Dark clouds loom over NI’s manufacturing industry
Job losses at Bombardier and the uncertainty of Brexit are having a knock-on effect
Nine months ago the Canadian aerospace firm Bombardier confirmed that it intended to reduce its Northern Ireland workforce by 1,080 people between this year and next, as part of a “global downsizing” strategy. Photograph: Arthur Allison/Pacemaker
A Craigavon-based firm, AJ Power, has recently supplied and installed a standby generator at the top of Table Mountain in South Africa.
The generator was manufactured at the company’s headquarters in the North, which employs 80 people, and then installed by its South African subsidiary FGW Generators.
The tourist attraction draws more than 900,000 visitors a year and the 280kVA generating set will provide “security of power” for the attraction’s upper cable station and its restaurant.
Diesel generating sets manufactured by AJ Power are currently in use in more than 80 countries.
But while there story is a good example of a local firm flourishing on the international stage, there are many dark clouds lingering above the North’s manufacturing sector, with the threat of a post-Brexit storm also looming.
There are fresh concerns about further job losses at Bombardier’s operations in the North following the Canadian group’s decision last week to cut yet another 7,500 jobs from its global workforce.
As a result Bombardier, one of the biggest private sector employers in the North, has seen its workforce drop below 5,000.
In a statement, local management said it “will be evaluating the impact on our Belfast operations and will communicate with our employees when that is completed. We are not in a position to elaborate further at this time.”
But there is no doubt that when Bombardier sneezes a sizeable proportion of the North’s manufacturing sector catches a cold.
According to Stephen Kelly, chief executive of the campaigning organisation, Manufacturing NI, every job in Bombardier supports at least 1.5 jobs in smaller manufacturing firms that are key suppliers to the aerospace company.
“The impact of direct job losses in Bombardier have a knock-on effect in the wider economy because not only do they impact on companies from the north-west to north Down, but the fact is that those salaries – and Bombardier jobs are well-paid jobs – also disappear,” Kelly warns.
He says the accumulative impact of job losses at major manufacturing firms in the North in recent years such as the closure of the tobacco firm JTI in Ballymena, the ongoing shutdown of the tyre manufacturer Michelin and the various redundancy programmes at Bombardier have had a snowball effect on the local manufacturing sector.
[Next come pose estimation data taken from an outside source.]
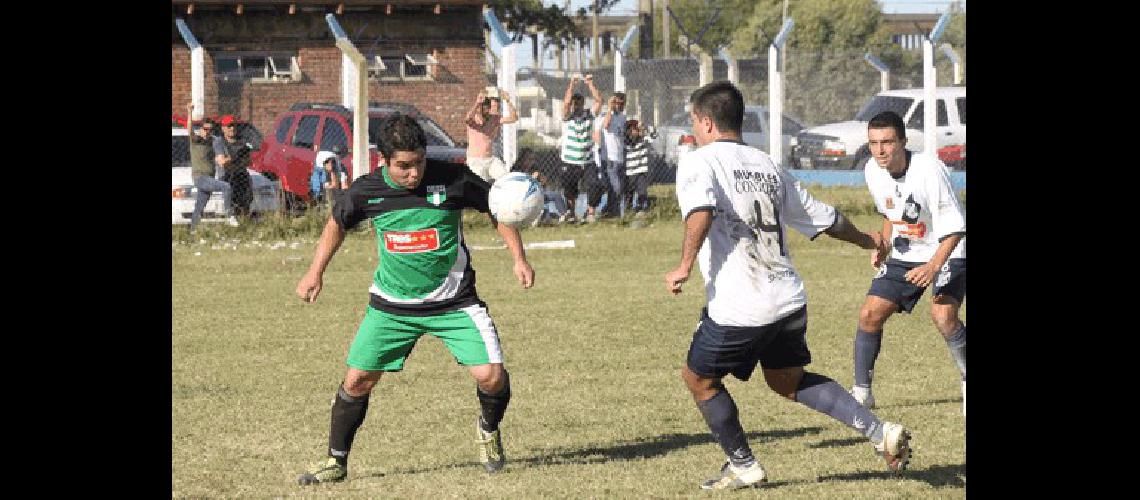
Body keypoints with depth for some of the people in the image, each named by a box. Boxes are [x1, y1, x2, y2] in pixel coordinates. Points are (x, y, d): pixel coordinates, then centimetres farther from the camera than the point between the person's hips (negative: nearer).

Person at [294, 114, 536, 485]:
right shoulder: (366, 191, -10)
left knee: (491, 376, -14)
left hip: (454, 301, -1)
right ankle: (336, 461, 16)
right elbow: (337, 223, 12)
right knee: (357, 380, -3)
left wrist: (519, 258, -5)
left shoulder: (452, 179, -16)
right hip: (392, 305, 1)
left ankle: (488, 429, 20)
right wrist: (315, 273, 8)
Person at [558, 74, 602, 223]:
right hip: (570, 162, -1)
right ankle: (570, 213, 22)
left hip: (588, 161, 1)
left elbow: (598, 100, -7)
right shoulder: (568, 117, -3)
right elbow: (566, 102, -21)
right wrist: (571, 84, -19)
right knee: (570, 189, 7)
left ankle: (590, 212, 4)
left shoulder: (589, 115, 4)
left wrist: (590, 84, -11)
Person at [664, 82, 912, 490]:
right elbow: (823, 216, 23)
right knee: (788, 380, 23)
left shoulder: (697, 162, -3)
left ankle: (743, 467, 19)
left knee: (698, 377, 16)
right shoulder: (767, 166, 16)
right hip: (789, 300, 7)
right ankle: (880, 432, 10)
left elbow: (701, 210, -26)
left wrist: (685, 265, -27)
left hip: (739, 309, -7)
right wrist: (867, 240, 39)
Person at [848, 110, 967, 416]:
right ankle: (861, 392, 10)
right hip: (904, 256, 6)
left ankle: (968, 384, -4)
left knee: (943, 315, -27)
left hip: (947, 253, -6)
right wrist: (884, 247, 0)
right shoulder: (873, 172, -6)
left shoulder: (929, 169, -27)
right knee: (870, 314, -6)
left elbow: (955, 227, -25)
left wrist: (934, 266, -36)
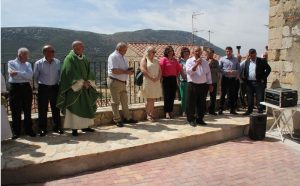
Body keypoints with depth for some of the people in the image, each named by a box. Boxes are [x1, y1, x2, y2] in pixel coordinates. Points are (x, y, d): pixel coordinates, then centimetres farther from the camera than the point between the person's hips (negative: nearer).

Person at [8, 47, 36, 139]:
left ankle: (29, 130, 16)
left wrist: (18, 73, -11)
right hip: (15, 88, -2)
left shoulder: (28, 64, 13)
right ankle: (16, 132, 12)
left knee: (27, 111, 7)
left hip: (26, 88, 3)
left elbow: (30, 75, -6)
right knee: (16, 111, 3)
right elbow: (13, 75, -10)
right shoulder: (11, 63, 5)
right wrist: (25, 75, -5)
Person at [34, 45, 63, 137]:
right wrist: (42, 84, 12)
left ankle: (57, 127, 23)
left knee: (56, 109, 10)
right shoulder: (38, 63, -6)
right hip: (43, 88, -2)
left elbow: (60, 74, 11)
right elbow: (35, 77, 6)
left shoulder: (57, 62, -1)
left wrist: (56, 83, 9)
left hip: (54, 88, 2)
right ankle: (42, 129, 17)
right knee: (42, 110, 5)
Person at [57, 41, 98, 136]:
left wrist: (88, 82, -7)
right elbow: (72, 73, -16)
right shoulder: (69, 58, -9)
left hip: (85, 87, 7)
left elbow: (88, 71, 10)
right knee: (74, 107, -4)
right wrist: (82, 82, -18)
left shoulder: (84, 58, 12)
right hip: (74, 87, -7)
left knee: (86, 106, 10)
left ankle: (85, 126, 21)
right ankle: (74, 128, 4)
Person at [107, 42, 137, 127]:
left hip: (123, 82, 9)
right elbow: (114, 70, -23)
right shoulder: (113, 56, -13)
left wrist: (130, 71, 4)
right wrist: (126, 72, -20)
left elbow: (125, 69, 26)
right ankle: (117, 120, 9)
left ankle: (127, 118, 25)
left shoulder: (123, 58, 16)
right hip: (115, 82, -9)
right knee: (116, 102, 0)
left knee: (125, 101, 15)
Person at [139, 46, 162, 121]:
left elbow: (160, 70, 11)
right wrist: (151, 78, -17)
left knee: (152, 99, 9)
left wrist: (158, 77, -8)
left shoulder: (156, 61, 17)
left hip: (156, 82, 5)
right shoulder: (144, 59, 0)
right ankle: (148, 115, 6)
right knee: (148, 99, -1)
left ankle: (152, 113, 15)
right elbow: (143, 70, -13)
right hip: (148, 82, -5)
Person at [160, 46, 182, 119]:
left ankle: (171, 111, 16)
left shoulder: (175, 60, 12)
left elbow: (179, 68, 17)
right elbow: (161, 68, -12)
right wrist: (162, 76, -7)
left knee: (172, 96, 7)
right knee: (167, 96, -5)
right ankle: (167, 112, 0)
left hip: (173, 79, 5)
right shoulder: (164, 59, -5)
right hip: (166, 79, -5)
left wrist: (176, 75, 8)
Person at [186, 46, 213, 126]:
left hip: (203, 85, 4)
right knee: (191, 103, 1)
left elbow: (208, 73, 14)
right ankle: (191, 119, 14)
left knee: (202, 104, 9)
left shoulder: (205, 62, 12)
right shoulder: (189, 61, -1)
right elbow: (189, 72, -15)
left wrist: (210, 84, 10)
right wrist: (196, 64, -21)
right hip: (193, 85, -4)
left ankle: (200, 119, 23)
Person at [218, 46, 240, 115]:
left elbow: (238, 69, 8)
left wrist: (235, 72, -12)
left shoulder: (235, 59, 9)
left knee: (232, 94, 7)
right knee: (223, 94, 1)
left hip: (233, 79, 2)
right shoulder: (222, 59, 2)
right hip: (225, 78, -2)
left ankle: (232, 109, 15)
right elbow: (219, 69, -5)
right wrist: (227, 71, -15)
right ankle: (221, 109, 7)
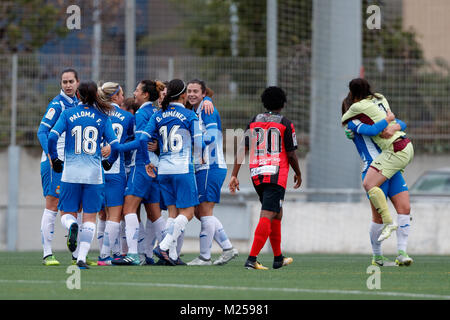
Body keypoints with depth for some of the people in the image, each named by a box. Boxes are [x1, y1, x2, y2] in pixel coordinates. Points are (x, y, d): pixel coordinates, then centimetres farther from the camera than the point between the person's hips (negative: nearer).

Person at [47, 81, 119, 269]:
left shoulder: (68, 114, 1)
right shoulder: (103, 117, 2)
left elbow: (52, 137, -9)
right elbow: (115, 146, -2)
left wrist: (54, 159, 6)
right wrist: (109, 162, 17)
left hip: (71, 172, 0)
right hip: (94, 174, 0)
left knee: (67, 214, 11)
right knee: (90, 217, 5)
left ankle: (71, 225, -25)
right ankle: (82, 258, -6)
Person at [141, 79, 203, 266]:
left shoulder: (158, 116, 6)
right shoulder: (189, 115, -5)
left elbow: (143, 138, 0)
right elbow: (198, 143, -6)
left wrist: (147, 162, 11)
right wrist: (197, 159, 13)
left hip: (163, 169, 5)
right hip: (183, 169, -5)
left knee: (173, 213, 11)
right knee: (187, 212, -1)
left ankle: (172, 253, 4)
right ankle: (164, 246, -16)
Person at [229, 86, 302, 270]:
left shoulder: (254, 122, 11)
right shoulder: (285, 124, -2)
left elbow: (242, 150, 5)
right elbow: (291, 154, -2)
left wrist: (234, 175, 6)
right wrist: (298, 174, 14)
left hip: (256, 173, 6)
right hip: (276, 175, -6)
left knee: (277, 213, 21)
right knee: (267, 216, -10)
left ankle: (278, 258, 29)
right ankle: (252, 258, -22)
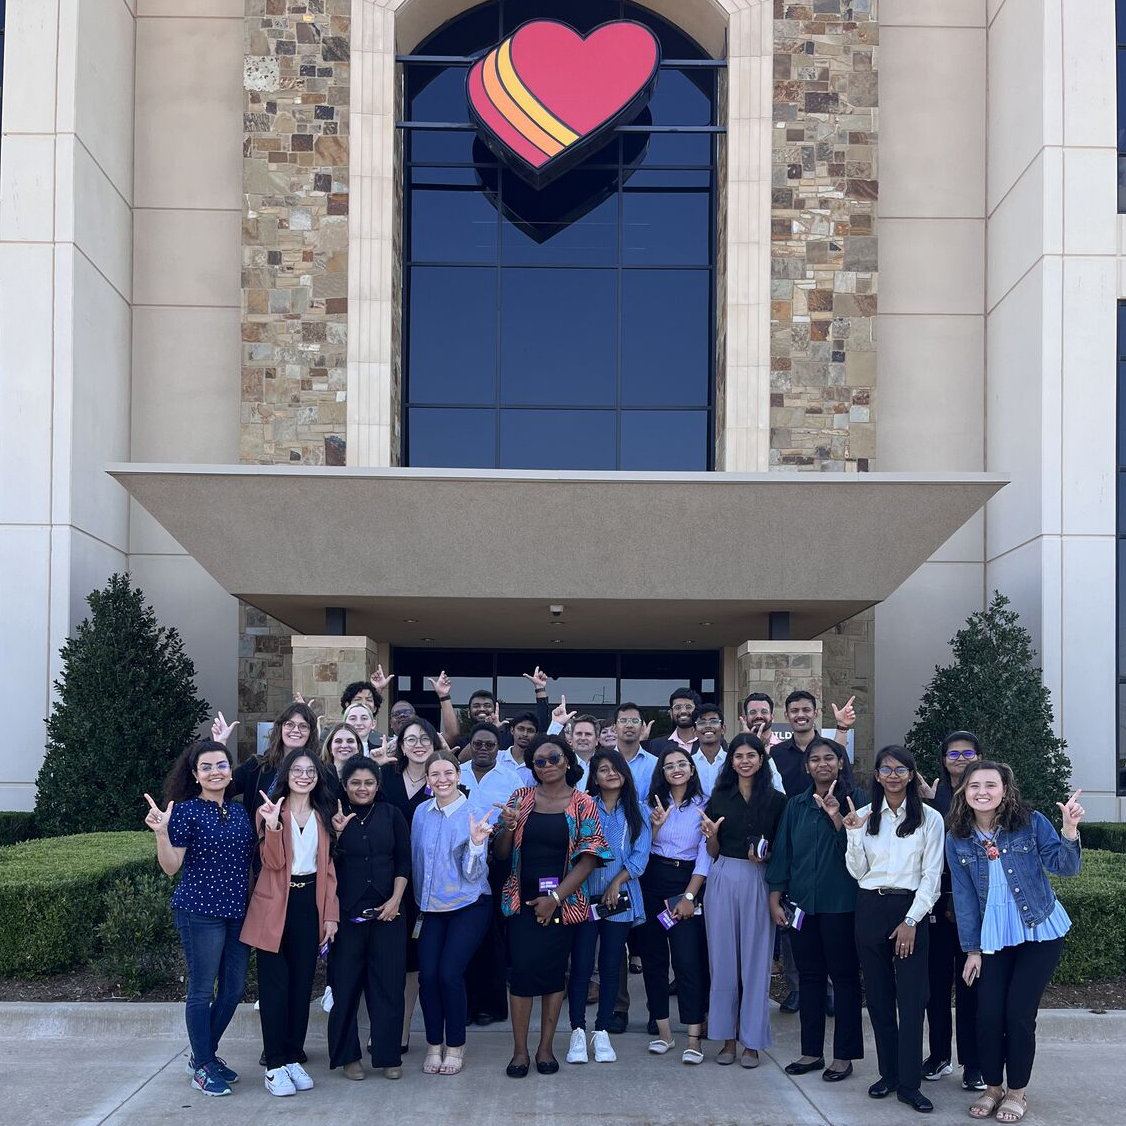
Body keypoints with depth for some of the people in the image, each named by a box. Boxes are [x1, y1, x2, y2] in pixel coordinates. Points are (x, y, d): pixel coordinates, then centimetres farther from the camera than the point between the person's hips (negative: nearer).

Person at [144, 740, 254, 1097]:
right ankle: (203, 1068, 15)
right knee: (202, 990, 2)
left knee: (233, 990, 12)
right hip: (200, 911, -6)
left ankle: (205, 1054, 30)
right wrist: (161, 832, -25)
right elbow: (171, 867, -10)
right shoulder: (186, 810, -8)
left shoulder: (239, 811, 9)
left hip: (238, 911, 6)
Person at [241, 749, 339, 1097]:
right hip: (275, 907, -4)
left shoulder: (324, 815, 10)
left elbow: (330, 868, 10)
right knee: (275, 984, -2)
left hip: (311, 904, 4)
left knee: (302, 984, 7)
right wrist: (273, 824, -27)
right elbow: (273, 862, -11)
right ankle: (275, 1065, 5)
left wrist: (331, 914, 4)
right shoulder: (271, 810, -1)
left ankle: (293, 1058, 17)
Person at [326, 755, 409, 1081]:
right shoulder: (334, 817, 2)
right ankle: (347, 1055, 14)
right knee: (346, 983, 2)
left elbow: (404, 861, 7)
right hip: (346, 912, -1)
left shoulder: (391, 815, 6)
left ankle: (388, 1055, 10)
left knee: (388, 982, 1)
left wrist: (395, 900, -4)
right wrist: (336, 833, -16)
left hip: (386, 911, 1)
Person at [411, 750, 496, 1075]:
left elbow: (472, 873, -13)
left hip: (468, 906, -4)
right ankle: (434, 1045, 11)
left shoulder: (473, 815, -10)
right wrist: (419, 900, 10)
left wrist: (476, 843, -28)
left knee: (450, 973, -11)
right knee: (428, 974, -7)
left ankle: (455, 1046, 7)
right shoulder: (421, 813, 2)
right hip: (432, 907, 4)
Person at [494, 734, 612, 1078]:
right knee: (523, 968, -6)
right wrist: (508, 827, -14)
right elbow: (501, 854, 8)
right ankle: (520, 1050, 4)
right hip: (523, 900, 1)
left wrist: (555, 898, -11)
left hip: (564, 902, -1)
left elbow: (589, 857, -5)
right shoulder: (521, 798, 6)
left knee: (554, 971, 4)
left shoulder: (583, 804, 1)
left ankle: (545, 1048, 16)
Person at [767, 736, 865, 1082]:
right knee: (809, 976, 11)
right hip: (801, 903, 4)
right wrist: (775, 898, 6)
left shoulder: (853, 799, -1)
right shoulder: (796, 805, 10)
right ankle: (811, 1051, 20)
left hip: (840, 903, -4)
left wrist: (837, 817, -20)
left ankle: (844, 1055, 10)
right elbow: (782, 852, 11)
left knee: (844, 975, 2)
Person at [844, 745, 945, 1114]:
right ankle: (888, 1072, 17)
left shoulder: (929, 818, 0)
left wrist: (911, 920, -10)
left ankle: (909, 1083, -2)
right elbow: (857, 871, 6)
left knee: (911, 997, -8)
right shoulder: (864, 816, 7)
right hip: (870, 908, 3)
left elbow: (931, 875, -3)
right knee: (878, 995, 6)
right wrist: (854, 833, -8)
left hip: (911, 909, -3)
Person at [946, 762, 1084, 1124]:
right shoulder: (957, 839, -3)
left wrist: (1069, 832, -30)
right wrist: (972, 949, 2)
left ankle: (1016, 1092, 16)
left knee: (1019, 1013, -4)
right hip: (993, 938, 2)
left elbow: (1064, 867, -11)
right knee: (988, 1013, -2)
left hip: (1040, 931, -2)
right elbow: (963, 895, 2)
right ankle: (993, 1087, 21)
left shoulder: (1030, 822, -11)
Manufacturing NI and Unite want the North’s Executive to develop an industrial strategy that will enable the local manufacturing sector to grow by 20 per cent. Scotland and the Republic both have specific strategies in place which helped foster the right conditions for manufacturing firms to grow and in turn create new jobs.
Kelly says: “Without an industrial strategy Northern Ireland is going to be more exposed. Northern Ireland’s manufacturing sector employs more than 85,000 people and contributes more than £18 billion in sales – of which £14 billion are external.
“But there are opportunities to do more – even with all the uncertainties that lie ahead because of Brexit. We want our politicians to do more – to be more ambitious because we need to address the challenges that exist such as high energy costs and high transport costs to win new foreign direct investment and ensure that we are well placed to deal with whatever Brexit throws at us.”
Jimmy Kelly, the regional secretary for Unite, estimates that 6,000 manufacturing jobs have been lost in Northern Ireland over the last two years alone – and he is not confident that these jobs will be replaced by an “equivalent value”.
Latest research from Manufacturing NI shows that following the sharp devaluation in sterling many local manufacturing businesses, particularly family-owned firms, have taken a hit on margins and profitability in order to win orders.
Stephen Kelly says this cannot continue indefinitely.
“The cost of raw materials in some cases is running at three times the price that some firms can charge customers – businesses just cannot sustain that,” he said.